When I was reading around the literature recently, all the papers I found that use some variant of the term “staged” seemed to be based on the lisp tradition of macros with quasiquote and unquote. I couldn’t find anything that took an approach more like Zig or Mojo. I was hoping for something that connected the dots with dependent types, but type theory is mostly unconcerned with being clear about phase distinctions and which values are erased before run time. I’d love some pointers if you have any.
https://github.com/AndrasKovacs has worked out the theory of this, exactly what you are looking for as I understand. Look into his papers and repos, which should contain demos too.
Then there is a language called Csip that implements it in practice, which is work in progress, not production ready yet. It is actively developed even though the github repo seem to be lagging. See https://github.com/faulhornlabs/csip
Edit: ps: these guys come from a Haskell, Idris, Agda background
Hm yeah Zig has two "stages", but it doesn't have partial evaluation, as far as I know
Instead you explicitly mark pieces of code comptime
Back in 2019 I read a bunch about https://scala-lms.github.io/
I didn't actually play with it, but there you can mix code more freely, and you control partial evaluation with type annotations
I think the canonical example for partial evaluation is:
def pow(m, n):
....
var x = pow(m, 3) # can you specialize this to 3 multiplications?
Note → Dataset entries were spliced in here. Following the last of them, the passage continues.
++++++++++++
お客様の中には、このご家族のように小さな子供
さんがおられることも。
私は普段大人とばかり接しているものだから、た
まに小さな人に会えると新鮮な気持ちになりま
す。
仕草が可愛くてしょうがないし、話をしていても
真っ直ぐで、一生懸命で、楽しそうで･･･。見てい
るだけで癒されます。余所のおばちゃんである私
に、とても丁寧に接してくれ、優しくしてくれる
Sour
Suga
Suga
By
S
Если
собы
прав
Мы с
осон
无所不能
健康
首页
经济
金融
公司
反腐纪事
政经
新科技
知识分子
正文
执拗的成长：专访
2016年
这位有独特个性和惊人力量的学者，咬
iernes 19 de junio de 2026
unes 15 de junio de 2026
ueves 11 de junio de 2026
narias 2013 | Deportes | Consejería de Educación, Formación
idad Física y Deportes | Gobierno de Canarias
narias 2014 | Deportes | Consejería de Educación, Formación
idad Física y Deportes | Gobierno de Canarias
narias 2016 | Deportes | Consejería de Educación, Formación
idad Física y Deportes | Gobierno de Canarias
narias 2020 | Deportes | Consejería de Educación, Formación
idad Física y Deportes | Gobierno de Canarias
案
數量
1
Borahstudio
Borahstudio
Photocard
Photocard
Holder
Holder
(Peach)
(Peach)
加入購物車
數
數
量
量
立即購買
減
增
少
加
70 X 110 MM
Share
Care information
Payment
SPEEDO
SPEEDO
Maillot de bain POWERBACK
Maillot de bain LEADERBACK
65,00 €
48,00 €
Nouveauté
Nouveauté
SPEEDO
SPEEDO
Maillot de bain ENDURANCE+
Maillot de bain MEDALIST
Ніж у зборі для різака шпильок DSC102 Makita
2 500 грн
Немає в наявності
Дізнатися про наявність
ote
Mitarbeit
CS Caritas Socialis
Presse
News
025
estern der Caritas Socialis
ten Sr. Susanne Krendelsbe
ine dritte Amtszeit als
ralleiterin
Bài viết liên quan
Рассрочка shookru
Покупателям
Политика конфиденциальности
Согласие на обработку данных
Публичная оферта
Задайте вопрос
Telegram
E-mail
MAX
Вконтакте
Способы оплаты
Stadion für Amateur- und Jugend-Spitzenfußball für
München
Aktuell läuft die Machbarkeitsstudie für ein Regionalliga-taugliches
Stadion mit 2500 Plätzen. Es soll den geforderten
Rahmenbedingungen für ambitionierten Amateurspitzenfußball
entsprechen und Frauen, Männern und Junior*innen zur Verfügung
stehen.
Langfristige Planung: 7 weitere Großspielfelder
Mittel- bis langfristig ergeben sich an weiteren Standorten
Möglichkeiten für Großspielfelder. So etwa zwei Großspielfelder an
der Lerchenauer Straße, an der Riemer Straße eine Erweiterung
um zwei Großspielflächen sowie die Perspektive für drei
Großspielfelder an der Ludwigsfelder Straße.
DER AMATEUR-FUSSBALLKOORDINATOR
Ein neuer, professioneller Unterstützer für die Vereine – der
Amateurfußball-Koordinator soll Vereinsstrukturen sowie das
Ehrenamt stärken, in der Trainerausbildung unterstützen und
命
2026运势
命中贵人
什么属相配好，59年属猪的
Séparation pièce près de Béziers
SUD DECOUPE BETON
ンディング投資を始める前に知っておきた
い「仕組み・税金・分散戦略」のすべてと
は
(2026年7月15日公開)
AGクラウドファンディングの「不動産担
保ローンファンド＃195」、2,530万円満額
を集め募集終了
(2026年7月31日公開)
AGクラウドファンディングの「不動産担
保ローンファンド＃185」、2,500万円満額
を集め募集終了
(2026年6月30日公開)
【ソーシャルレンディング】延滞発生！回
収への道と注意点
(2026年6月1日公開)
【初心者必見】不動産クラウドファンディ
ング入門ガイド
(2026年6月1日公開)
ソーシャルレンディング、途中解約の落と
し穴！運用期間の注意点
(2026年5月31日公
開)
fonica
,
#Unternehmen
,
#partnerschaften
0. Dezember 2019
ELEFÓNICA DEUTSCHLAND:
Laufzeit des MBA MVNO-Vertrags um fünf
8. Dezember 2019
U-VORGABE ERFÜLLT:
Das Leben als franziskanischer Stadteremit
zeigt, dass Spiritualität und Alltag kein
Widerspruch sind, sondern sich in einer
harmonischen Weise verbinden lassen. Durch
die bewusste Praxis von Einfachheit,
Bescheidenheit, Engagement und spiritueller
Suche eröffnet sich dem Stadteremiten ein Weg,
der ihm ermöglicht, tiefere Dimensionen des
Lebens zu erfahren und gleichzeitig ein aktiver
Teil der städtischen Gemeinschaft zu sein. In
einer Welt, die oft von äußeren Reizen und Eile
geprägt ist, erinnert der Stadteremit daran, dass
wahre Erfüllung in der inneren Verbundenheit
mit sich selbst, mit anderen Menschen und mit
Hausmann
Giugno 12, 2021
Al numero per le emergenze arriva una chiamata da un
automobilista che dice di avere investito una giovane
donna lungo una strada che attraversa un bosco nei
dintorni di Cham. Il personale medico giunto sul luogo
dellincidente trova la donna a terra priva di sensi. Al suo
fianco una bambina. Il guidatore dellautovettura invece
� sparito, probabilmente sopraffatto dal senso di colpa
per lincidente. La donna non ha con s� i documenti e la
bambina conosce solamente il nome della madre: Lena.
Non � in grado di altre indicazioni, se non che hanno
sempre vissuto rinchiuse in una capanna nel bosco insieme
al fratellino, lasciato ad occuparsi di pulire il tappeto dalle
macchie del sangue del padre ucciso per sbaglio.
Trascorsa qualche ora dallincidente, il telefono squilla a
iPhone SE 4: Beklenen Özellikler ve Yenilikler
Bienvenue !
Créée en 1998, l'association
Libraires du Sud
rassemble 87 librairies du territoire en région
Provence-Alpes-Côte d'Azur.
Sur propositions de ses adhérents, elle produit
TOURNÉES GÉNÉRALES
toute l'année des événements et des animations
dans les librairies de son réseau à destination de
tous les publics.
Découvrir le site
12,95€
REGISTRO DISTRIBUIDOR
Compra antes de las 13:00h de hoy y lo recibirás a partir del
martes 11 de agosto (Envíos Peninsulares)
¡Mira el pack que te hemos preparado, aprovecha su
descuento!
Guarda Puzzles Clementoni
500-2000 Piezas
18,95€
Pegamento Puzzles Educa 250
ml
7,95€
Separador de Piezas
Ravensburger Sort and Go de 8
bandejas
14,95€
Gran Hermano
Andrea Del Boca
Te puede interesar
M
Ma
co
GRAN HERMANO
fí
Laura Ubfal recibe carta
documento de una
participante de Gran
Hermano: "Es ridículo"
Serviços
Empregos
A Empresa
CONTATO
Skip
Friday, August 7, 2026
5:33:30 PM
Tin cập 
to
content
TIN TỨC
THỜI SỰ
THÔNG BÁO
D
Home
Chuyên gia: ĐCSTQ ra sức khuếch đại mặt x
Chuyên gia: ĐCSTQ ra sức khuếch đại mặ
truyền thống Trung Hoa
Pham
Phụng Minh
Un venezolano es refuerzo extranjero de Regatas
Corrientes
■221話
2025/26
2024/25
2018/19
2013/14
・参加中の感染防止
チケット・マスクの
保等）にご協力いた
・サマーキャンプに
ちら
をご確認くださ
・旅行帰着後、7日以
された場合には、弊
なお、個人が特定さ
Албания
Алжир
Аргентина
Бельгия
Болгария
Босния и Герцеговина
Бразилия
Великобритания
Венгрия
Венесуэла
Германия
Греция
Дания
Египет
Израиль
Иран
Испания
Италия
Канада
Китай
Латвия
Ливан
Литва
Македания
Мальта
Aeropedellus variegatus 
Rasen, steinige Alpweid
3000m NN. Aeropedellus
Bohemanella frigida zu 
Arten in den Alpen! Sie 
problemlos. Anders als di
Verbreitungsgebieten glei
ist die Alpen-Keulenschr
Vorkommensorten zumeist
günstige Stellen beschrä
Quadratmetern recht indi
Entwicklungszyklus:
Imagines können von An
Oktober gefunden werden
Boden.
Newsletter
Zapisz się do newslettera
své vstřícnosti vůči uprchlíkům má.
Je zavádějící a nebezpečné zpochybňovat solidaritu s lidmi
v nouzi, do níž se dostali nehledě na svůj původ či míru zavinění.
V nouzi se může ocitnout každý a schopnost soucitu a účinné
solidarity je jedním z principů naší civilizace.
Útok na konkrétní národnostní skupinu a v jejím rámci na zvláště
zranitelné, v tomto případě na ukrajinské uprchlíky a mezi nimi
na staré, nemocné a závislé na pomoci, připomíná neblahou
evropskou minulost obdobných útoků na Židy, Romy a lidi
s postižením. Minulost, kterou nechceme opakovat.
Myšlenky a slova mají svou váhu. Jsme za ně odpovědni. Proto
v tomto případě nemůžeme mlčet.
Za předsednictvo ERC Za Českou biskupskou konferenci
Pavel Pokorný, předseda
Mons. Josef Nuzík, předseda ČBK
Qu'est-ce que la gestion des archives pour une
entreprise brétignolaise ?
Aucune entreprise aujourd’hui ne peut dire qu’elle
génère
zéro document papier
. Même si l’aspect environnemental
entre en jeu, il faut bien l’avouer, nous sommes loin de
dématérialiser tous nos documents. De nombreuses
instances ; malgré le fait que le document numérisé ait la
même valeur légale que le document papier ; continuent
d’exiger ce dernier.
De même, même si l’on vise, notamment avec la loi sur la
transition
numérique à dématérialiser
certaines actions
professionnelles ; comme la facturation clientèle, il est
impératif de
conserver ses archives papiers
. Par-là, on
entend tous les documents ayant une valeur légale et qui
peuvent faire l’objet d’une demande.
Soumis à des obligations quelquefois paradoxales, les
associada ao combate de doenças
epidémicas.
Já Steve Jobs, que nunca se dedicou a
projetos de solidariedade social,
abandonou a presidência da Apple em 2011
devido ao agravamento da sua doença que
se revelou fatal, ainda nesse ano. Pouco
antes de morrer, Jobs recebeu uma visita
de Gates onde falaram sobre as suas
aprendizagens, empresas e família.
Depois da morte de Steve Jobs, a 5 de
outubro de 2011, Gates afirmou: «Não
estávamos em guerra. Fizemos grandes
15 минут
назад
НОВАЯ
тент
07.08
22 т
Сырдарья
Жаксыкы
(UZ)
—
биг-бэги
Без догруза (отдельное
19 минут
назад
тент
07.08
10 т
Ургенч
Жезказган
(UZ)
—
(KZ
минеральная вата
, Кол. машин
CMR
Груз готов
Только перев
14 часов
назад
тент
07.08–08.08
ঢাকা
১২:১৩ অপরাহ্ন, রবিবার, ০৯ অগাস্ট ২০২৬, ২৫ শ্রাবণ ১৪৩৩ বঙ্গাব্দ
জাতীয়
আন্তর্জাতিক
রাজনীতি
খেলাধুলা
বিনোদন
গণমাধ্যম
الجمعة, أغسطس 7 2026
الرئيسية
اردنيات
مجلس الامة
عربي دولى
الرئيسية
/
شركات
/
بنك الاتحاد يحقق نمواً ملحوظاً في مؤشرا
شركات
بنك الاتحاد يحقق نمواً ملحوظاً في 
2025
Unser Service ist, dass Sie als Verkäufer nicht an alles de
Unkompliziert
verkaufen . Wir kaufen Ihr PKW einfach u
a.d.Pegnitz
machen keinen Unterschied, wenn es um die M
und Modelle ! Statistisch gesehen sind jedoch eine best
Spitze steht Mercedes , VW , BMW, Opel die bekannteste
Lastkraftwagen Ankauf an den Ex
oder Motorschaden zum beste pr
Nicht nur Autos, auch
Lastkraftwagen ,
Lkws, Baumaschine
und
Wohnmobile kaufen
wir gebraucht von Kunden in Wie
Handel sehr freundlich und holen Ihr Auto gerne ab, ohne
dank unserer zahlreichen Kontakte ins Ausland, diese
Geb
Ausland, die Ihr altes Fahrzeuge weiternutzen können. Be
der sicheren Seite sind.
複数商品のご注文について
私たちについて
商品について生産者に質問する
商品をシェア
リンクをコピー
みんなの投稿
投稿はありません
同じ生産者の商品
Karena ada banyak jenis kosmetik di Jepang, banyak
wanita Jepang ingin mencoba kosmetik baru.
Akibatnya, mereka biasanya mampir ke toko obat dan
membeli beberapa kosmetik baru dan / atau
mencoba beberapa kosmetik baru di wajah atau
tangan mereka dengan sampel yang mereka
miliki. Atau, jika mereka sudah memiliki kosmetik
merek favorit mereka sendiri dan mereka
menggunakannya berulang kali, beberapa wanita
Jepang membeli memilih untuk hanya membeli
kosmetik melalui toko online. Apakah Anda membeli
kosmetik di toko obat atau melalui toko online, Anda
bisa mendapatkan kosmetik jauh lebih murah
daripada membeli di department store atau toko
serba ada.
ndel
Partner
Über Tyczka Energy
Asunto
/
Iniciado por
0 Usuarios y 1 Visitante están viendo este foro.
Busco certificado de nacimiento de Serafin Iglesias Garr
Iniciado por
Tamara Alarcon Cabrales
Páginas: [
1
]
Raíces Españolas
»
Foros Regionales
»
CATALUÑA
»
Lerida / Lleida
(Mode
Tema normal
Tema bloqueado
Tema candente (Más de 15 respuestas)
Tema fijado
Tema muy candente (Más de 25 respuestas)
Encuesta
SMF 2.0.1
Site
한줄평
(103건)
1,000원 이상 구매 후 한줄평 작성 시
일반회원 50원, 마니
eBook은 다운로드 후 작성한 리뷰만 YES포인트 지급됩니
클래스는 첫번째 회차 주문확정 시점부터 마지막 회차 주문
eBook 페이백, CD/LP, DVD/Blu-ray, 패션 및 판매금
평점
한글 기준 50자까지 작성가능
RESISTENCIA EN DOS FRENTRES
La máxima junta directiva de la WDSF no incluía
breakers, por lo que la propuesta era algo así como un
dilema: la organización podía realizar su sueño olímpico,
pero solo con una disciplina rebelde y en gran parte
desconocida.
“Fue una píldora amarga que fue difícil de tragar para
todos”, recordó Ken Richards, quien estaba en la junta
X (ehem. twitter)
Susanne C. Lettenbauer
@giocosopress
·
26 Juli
But that is just a compiler optimization. Whereas Scala LMS gives you more control over the evaluation, and I think Zig is more strictly "staged"
A big difference is that Zig has a comptime interpreter, like the C++ constexpr interpreter
While I think Scala LMS may take advantage of running on a JIT ... (or maybe I'm getting that confused with Graal, which definitely does)
This reminded me of Hana Dusikova's compile-time regular expressions for C++: https://compile-time.re
It's a very useful library for performant regexes in C++, as long as you know what you want to match beforehand.